Com estes conselhos, o poeta espera que o rei - neste caso, D. Sebastião - saiba incentivar os seus
vassalos, que apenas esperam a sua liderança para agir. Ele anseia que o monarca exerça o poder com
humanidade e a humildade de quem procura aconselhamento junto dos mais sábios e mais experientes.
Espera ainda que o soberano saiba estimular e aproveitar as energias latentes para dar continuidade aos
feitos do passado e dar matéria a novo canto. Isto significa que a obra termina com uma mensagem
globalizante que abarca o passado, o presente e o futuro, isto é, a glória do passado deverá ser tomada
como exemplo no presente para construir um futuro grandioso (in Plural 12, texto adaptado).

A estância 153 abre com uma alusão a Formião, filósofo grego que discursou diante do general Aníbal
sobre a arte de combater e que foi escarnecido por este. Essa referência funciona como exemplo para
constatar que a arte da guerra se aprende na prática, isto é, «vendo, tratando e pelejando» (v. 8), e não
teoricamente (“Sonhando, imaginando ou estudando” - v. 7).

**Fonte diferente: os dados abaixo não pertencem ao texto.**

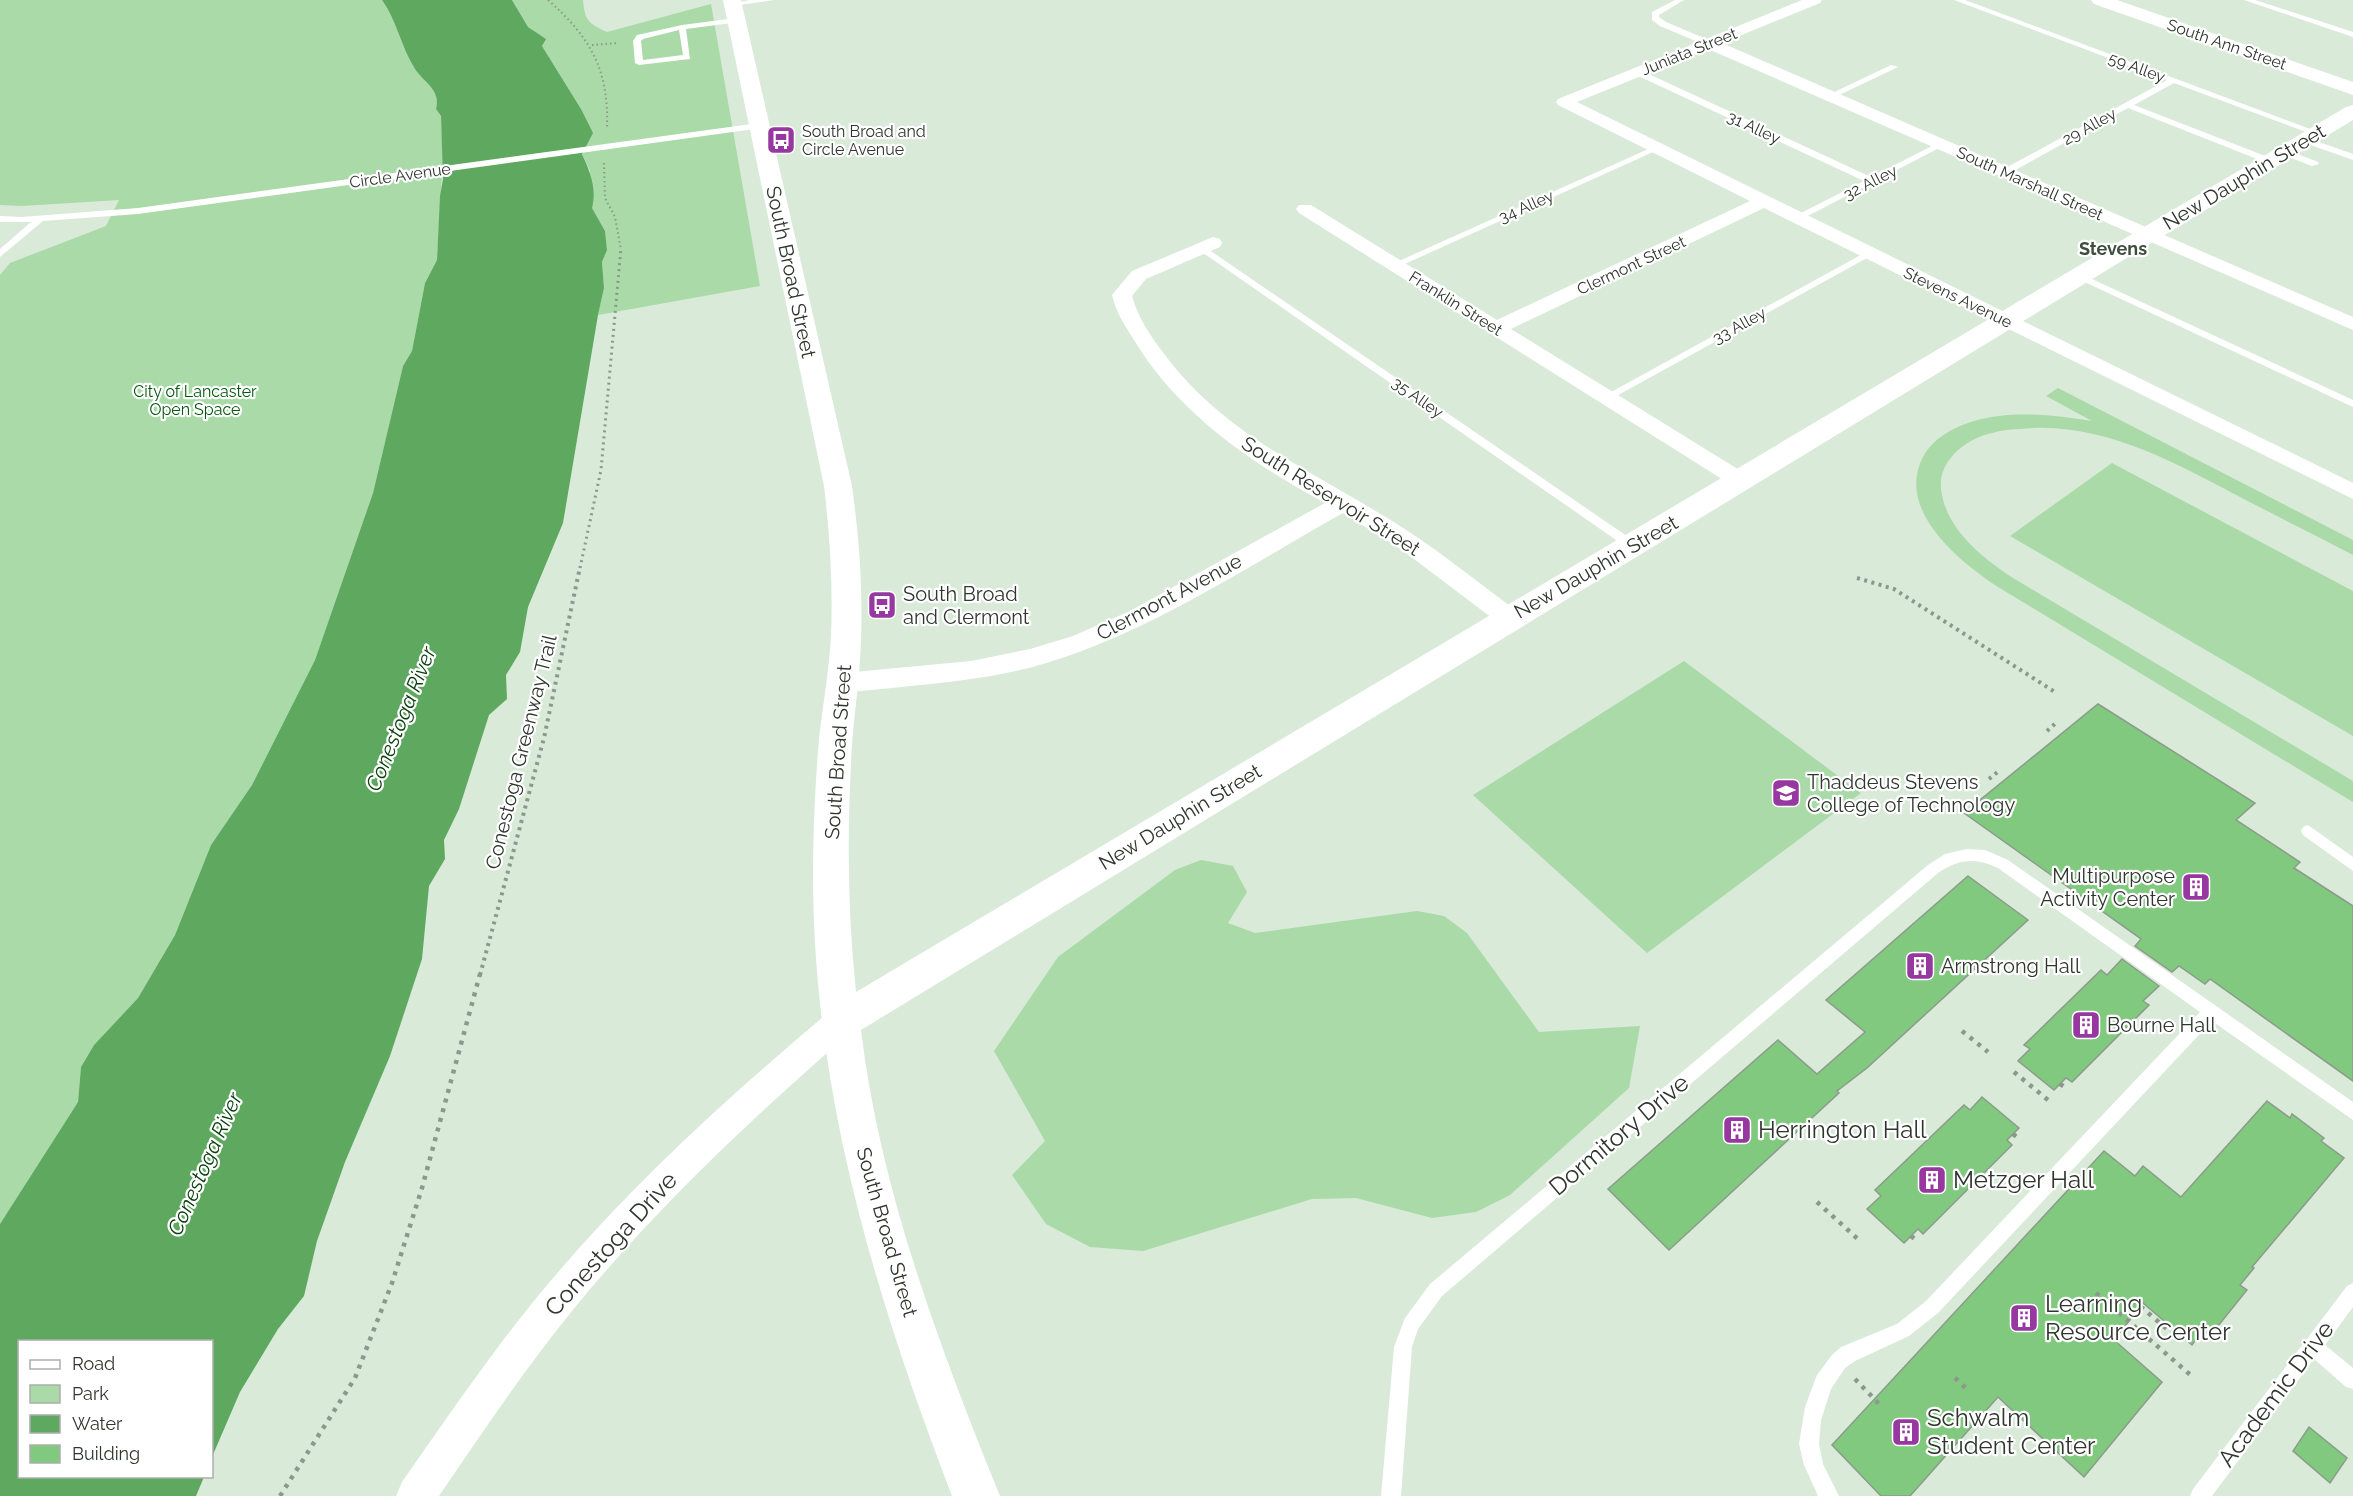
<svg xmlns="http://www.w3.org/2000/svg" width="2353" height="1496" font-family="Raleway,sans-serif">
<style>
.green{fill:#a9daa8}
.water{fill:#5fa85f}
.building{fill:#80c97f;stroke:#8c9b8b;stroke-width:1.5}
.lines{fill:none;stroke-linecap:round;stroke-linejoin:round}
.path-far3{stroke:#8c988c;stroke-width:2;stroke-dasharray:1.5 3;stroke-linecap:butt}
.path-far2{stroke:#8c988c;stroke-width:3;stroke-dasharray:2 4;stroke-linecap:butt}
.path-far1{stroke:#8c988c;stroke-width:4;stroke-dasharray:3 4.5;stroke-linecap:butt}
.path{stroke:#8c988c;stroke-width:4.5;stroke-dasharray:4 6;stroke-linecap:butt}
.lane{fill:#fff;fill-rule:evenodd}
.street{fill:#fff;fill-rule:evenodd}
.secondary{fill:#fff;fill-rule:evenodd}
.labels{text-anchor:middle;stroke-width:4.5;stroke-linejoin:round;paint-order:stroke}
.far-street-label{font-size:16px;fill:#2f352f;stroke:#fff}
.far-poi-label{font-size:16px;fill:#2f352f;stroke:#fff;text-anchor:start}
.far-park-label{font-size:16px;fill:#05570f;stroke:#fff}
.far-neighbourhood-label{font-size:18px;font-weight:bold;fill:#3f4d3f;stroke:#fff}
.street-label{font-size:20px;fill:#2f352f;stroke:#fff}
.poi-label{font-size:20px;fill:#2f352f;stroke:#fff;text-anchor:start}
.water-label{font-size:21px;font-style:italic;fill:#0b400f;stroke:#fff}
.near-poi-label{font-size:24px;fill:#2f352f;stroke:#fff;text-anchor:start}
.near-street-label{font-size:24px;fill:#2f352f;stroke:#fff}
</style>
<rect width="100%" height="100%" fill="#d9ead9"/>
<!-- green -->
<path class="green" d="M0,0H382C397,21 401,47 415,69C424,83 441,89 436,109L441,116L443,157L437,260L425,283L412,351L403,366L373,493L315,660L252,785L211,845L175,935L138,998L94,1045L81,1067L78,1102L0,1224V275L10,263L106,226L119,200L22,206L0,205Z
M512,0H583C585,21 588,23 607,32L711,4L760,286L598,315L604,288L602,262L607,250L605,231L592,208L590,171L582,153L581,109L542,46L545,39L528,27Z
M2058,388L2353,540V555C2317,536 2280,518 2244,499C2173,462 2101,420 2018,429C2000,430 1981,434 1966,444C1951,454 1939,470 1941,489C1946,530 1982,557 2013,578L2353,781V802L1998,587C1960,562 1895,510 1923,457C1933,438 1954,427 1974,421C2013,410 2053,415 2092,421L2046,396Z
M2112,463L2353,591V736L2010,536Z
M1684,661L1861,793L1647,953L1473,795Z
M1201,860L1233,866L1247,892L1228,923L1255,933L1417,911L1444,916L1467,933L1539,1032L1640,1026L1629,1088L1510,1195L1476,1212L1432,1218L1356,1198L1312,1199L1143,1251L1090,1247L1046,1224L1012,1175L1045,1141L994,1051L1058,957L1175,870Z"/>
<!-- water -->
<path class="water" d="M382,0H512L528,27L546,39L542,46L581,109L593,133L582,154C590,171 597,189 592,208L605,231L607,250L602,262L604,288L598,315L563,523L528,607L520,652L506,675L507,699L489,715L459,809L444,840L445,859L429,886L422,959L390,1056L345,1162L317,1241L304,1296L278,1329L240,1392L212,1457V1342H20V1476L204,1477L196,1496H0V1224L78,1102L81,1067L94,1045L138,998L175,935L211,845L252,785L315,660L373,493L403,366L412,351L425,283L437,260L440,196L443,179L441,116L436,109C441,89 424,83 415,69C401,47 397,21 382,0Z"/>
<!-- building -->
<path class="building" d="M2098,704L2255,803L2236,820L2300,862L2294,868L2353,906V1081L2210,979L2205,984L2179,966L2172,972L2135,946L2141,939L1964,813Z
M1968,876L2028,920L1867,1068L1837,1091L1839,1093L1669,1250L1608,1189L1778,1040L1817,1074L1865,1032L1826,1000Z
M2122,959L2159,986L2143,1001L2149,1005L2072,1082L2066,1078L2054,1090L2018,1061L2030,1049L2024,1045L2101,970L2107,975Z
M1982,1097L2019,1128L2007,1140L2012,1145L1923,1234L1918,1229L1904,1243L1867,1209L1881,1196L1875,1190L1964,1105L1970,1110Z
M2267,1101L2290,1118L2292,1114L2324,1138L2321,1141L2344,1158L2252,1267L2254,1268L2240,1285L2247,1290L2210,1336L2203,1330L2192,1345L2143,1303L2114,1340L2162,1382L2084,1477L1998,1397L1910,1496H1881L1832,1445L2104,1151L2135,1176L2143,1166L2181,1197Z
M2309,1427L2347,1458L2330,1483L2293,1451Z"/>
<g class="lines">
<!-- path-far3 -->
<path class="path-far3" d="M548,0C591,38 609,70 607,128
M592,45L618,43
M604,163L605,198L615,217L621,250"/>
<!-- path-far2 -->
<path class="path-far2" d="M580,568L601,470L621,248"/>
<!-- path-far1 -->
<path class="path-far1" d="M1857,578L1894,589L2055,692
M2047,731L2058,721
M1989,779L2000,770
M480,975L544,738L580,567"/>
<!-- path -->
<path class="path" d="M1962,1031L1988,1052
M2014,1072L2048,1100
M2060,1084L2066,1088
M2013,1134L2019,1139
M1817,1202L1859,1240
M1911,1236L1917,1241
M2096,1293L2194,1378
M2133,1300L2175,1336
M1955,1378L1968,1390
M1855,1379L1882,1407
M280,1496L355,1378L392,1283L422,1188L480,974"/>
<!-- lane -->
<path class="lane" d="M750,0H774L733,6L729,4Z
M1675,0H1684L1659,15V17L1666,22L1711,41V45H1705L1660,26L1652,20V12Z
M1954,0H1965L2321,133L2314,135L2174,83L2134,105L2273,159V163H2267L2128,108L2008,174H2002V170L2167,80Z
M2244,0H2255L2353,32V37Z
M736,18L740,20L739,22L686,29L690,59L639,65L635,63L633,41L637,35L682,25ZM679,30L683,55L643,60L641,41L643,39Z
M1891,65L1898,67L1833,98L1826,96Z
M1634,70H1640L1871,177L1938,143L1945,145L1798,221L1793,218L1795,216L1864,181L1634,74Z
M759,123L763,126L762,128L138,214L43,221L0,257V249L31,222H0V216L22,217L138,208Z
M2305,137L2353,154V160L2302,142V138Z
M1655,146L1662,148L1398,267L1390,265Z
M2284,149L2318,162L2319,164L2312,166L2281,154L2280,152Z
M1202,245L1637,543L1639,546L1637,549H1629L1199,250L1197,248Z
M1868,251L1876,253L1611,399H1603L1602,397Z
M2079,273L2353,400V407L2076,278L2074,276Z
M2308,825L2353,857V871L2303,835L2301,831L2303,827Z
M1967,849L1985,850L2008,860L2353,1102V1120L2212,1021L1938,1313L1909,1336L1855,1361L1845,1368L1831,1389L1821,1420L1819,1444L1823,1464L1839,1496H1818L1804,1465L1799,1444L1805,1407L1817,1375L1832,1355L1841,1347L1897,1324L1926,1301L2200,1012L1998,868C1976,857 1958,859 1938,873L1442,1296L1418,1329L1412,1347L1401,1496H1381L1394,1347L1405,1318L1430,1284L1928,865L1945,854Z
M2353,1283V1307L2325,1345L2353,1368V1389L2346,1387L2314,1359L2212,1496H2190L2193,1489L2347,1286Z"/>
<!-- street -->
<path class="street" d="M1802,0H1822L1820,3L1722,43L2353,317V330L1708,49L1577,102L2353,483V499L1764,208L1511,329L1749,476L1752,481L1749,486L1741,488L1733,486L1299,213L1296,209L1299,205H1311L1497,320L1750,201L1558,105L1556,102L1558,99Z
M1213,237L1220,239L1222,243L1220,247L1146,279L1132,296C1138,318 1151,337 1165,355C1225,436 1317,473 1400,526C1441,552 1479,583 1518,612L1521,618L1518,624L1509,627L1500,624L1402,550L1343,513C1243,569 1144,636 1033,667C971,683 906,686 843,693L834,690L830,683L834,676L843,673L971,661L1030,649L1073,636L1130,611L1325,503C1251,463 1178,413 1134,340C1125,326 1116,312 1112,295L1132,271Z
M840,1008L851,1012L856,1022L851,1032C752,1118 655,1209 572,1311C524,1370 482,1433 439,1496H396L402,1482C449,1415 495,1347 548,1284C632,1184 729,1096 829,1012Z"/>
<!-- secondary -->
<path class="secondary" d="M723,0H741L852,486C860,543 864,601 860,659C858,694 852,729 851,764C847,840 848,916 856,992L2346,107L2353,105V120L861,1030C880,1190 940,1348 1000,1496H952C875,1295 814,1096 813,879C813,832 815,785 819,739C823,704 829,671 831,636C833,586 830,536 824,486Z
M2091,0H2117L2353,82V95L2094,4Z"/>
</g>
<!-- icons -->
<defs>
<g id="bus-square" transform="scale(1.5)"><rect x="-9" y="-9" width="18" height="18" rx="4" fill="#9738a1" stroke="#fff"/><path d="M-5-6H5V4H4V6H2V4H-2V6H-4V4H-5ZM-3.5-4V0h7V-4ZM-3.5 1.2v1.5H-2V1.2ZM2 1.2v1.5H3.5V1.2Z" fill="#fff"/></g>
<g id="university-square" transform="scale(1.5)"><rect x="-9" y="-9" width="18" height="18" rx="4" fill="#9738a1" stroke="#fff"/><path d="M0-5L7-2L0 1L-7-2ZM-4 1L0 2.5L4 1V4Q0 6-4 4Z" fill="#fff"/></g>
<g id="building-square" transform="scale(1.5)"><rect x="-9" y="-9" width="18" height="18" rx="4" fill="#9738a1" stroke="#fff"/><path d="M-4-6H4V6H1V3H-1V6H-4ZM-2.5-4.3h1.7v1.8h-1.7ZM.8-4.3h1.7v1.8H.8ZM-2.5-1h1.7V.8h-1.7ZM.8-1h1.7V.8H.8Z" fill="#fff"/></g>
</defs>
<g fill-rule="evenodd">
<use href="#bus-square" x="781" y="140"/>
<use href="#bus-square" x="882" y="605"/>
<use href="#university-square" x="1786" y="793"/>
<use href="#building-square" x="2196" y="887"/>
<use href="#building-square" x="1920" y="966"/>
<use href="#building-square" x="2086" y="1025"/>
<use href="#building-square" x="1737" y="1130"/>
<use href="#building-square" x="1932" y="1180"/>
<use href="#building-square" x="2024" y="1318"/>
<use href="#building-square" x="1906" y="1432"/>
</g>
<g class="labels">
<!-- far-street labels -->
<g class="far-street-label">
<text transform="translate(2227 44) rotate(19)" y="6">South Ann Street</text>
<text transform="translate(1689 51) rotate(-22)" y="6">Juniata Street</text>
<text transform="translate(2137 67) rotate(20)" y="6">59 Alley</text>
<text transform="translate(2089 126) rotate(-29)" y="6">29 Alley</text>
<text transform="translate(1754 127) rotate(25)" y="6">31 Alley</text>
<text transform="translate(400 175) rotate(-8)" y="6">Circle Avenue</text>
<text transform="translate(1870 182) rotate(-27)" y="6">32 Alley</text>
<text transform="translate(2030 183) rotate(24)" y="6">South Marshall Street</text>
<text transform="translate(1526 206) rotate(-24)" y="6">34 Alley</text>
<text transform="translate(1631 265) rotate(-25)" y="6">Clermont Street</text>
<text transform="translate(1958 297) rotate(26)" y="6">Stevens Avenue</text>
<text transform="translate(1456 303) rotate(32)" y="6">Franklin Street</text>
<text transform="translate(1739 325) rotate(-29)" y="6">33 Alley</text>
<text transform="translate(1418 397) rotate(35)" y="6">35 Alley</text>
</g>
<!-- far-poi labels -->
<g class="far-poi-label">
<text x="802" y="137">South Broad and<tspan x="802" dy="18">Circle Avenue</tspan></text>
</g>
<!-- far-park labels -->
<g class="far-park-label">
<text x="195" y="397">City of Lancaster<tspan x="195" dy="18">Open Space</tspan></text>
</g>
<!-- far-neighbourhood labels -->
<g class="far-neighbourhood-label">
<text x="2113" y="255">Stevens</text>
</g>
<!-- street labels -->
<g class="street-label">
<text transform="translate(2244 177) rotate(-31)" y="7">New Dauphin Street</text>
<text transform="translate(791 272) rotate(78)" y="7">South Broad Street</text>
<text transform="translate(1331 496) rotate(32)" y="7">South Reservoir Street</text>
<text transform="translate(1596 567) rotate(-30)" y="7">New Dauphin Street</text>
<text transform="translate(1169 597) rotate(-28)" y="7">Clermont Avenue</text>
<text transform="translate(521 752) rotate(-76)" y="7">Conestoga Greenway Trail</text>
<text transform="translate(838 752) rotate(-86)" y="7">South Broad Street</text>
<text transform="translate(1180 817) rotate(-31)" y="7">New Dauphin Street</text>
<text transform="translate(887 1232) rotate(74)" y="7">South Broad Street</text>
</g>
<!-- poi labels -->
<g class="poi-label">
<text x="903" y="601">South Broad<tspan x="903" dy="23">and Clermont</tspan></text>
<text x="1807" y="789">Thaddeus Stevens<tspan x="1807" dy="23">College of Technology</tspan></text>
<text x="2175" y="883" text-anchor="end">Multipurpose<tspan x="2175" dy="23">Activity Center</tspan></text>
<text x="1941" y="973">Armstrong Hall</text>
<text x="2107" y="1032">Bourne Hall</text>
</g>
<!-- water labels -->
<g class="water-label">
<text transform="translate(401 719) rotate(-68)" y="7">Conestoga River</text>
<text transform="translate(205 1164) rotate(-66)" y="7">Conestoga River</text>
</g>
<!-- near-poi labels -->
<g class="near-poi-label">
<text x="1758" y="1138">Herrington Hall</text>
<text x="1953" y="1188">Metzger Hall</text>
<text x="2045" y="1312">Learning<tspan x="2045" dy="28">Resource Center</tspan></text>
<text x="1927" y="1426">Schwalm<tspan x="1927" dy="28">Student Center</tspan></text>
</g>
<!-- near-street labels -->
<g class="near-street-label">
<text transform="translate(1619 1135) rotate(-40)" y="8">Dormitory Drive</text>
<text transform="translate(611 1244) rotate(-48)" y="8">Conestoga Drive</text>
<text transform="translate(2276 1394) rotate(-53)" y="8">Academic Drive</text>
</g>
</g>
<!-- legend -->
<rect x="18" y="1340" width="195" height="138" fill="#ffffff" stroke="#acaeac" stroke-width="1.5"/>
<rect x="30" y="1360" width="30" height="9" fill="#ffffff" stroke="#acaeac" stroke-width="1.5"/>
<text x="72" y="1370" font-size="18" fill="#2f352f">Road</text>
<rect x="30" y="1385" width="30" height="18" fill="#a9daa8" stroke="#acaeac" stroke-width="1.5"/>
<text x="72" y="1400" font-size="18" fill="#2f352f">Park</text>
<rect x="30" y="1415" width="30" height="18" fill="#5fa85f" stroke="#acaeac" stroke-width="1.5"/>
<text x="72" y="1430" font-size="18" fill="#2f352f">Water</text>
<rect x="30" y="1445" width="30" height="18" fill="#80c97f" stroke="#acaeac" stroke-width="1.5"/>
<text x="72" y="1460" font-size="18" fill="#2f352f">Building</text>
</svg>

Na estância 154, Camões traça o seu autorretrato:
a. “humilde baxo e rudo”;
b. possuidor de “honesto estudo”;
c. misturado com “longa experiência”;
d. possuidor de “engenho” / talento;
e. disposto a servir o rei em combate;
f. disponível para cantar o rei e os seus feitos.
Ora, este autorretrato corresponde ao do homem ideal do Renascimento:
i. possuidor de um saber feito de estudo e experiência (conciliação do saber teórico e do saber prático);
ii. detentor de talento e inspiração artísticos;
iii. possuidor da lealdade, da coragem e do desapego do bom soldado, sempre disponível para servir o seu rei.
Falta apenas ao poeta ser aceite pelo monarca, pois possui virtudes que devem ser reconhecidas. De
seguida, mostra a sua disponibilidade para cantar os seus feitos futuros (“… e o vosso peito / Dina empresa
tomar de ser cantada” - est. 155, vv. 5-6).
Na última estância, o poeta incentiva o rei a prosseguir a guerra de cruzada no Norte de África e
oferece-se para a cantar, assegurando-lhe que será cantado e os seus feitos em todo o mundo e que será
mais temido em Marrocos que tudo (observar a comparação hiperbólica dos versos 1 e 2 - Atlante teria
sido transformado em pedra pela visão da cabeça de Medusa, uma das três Górgonas, que transformava
quem a contemplasse em pedra). O próprio Alexandre Magno rever-se-ia em D. Sebastião, sem invejar a
glória de Aquiles, pois a do soberano português seria muito superior.
A finalizar a análise destas últimas estâncias do poema, ficam aqui as palavras de António José Saraiva,
no prefácio de uma das edições da obra:
“Na Dedicatória, o poeta convida o moço rei a «ver» os feitos dos seus vassalos, isto é, do Gama e seus
companheiros, como se estivessem a ocorrer diante dos olhos de ambos. Há nela também referências ao
tema da Cruzada. Só depois se segue a ação. E, no final do poema, o autor volta a dirigir-se ao rei numa
longa conclusão de 10 estrofes e meia, em que outra vez o exorta a «olhar» os seus vassalos, lhe dá vários
conselhos e o incita à guerra de cruzada próxima, que o autor se oferece para cantar. Assim, a narração
insere-se entre as duas falas ao rei. O poema poderia ser interpretado como um longo discurso feito a D.
Sebastião, que é diretamente interpelado no começo e no fim.”

Com base nestas intervenções, esta epopeia pode ser vista como obra didática, na qual se estabelece um
modelo de valores que devem ser considerados como uma teoria, definindo normas morais a seguir,
enfim, um texto que critica os vícios que assolam a sociedade da época, propondo aos portugueses,
contemporâneos de Camões, que corrijam os seus vícios para atingirem um nível superior de
humanidade, ou, melhor dizendo, a perfeição.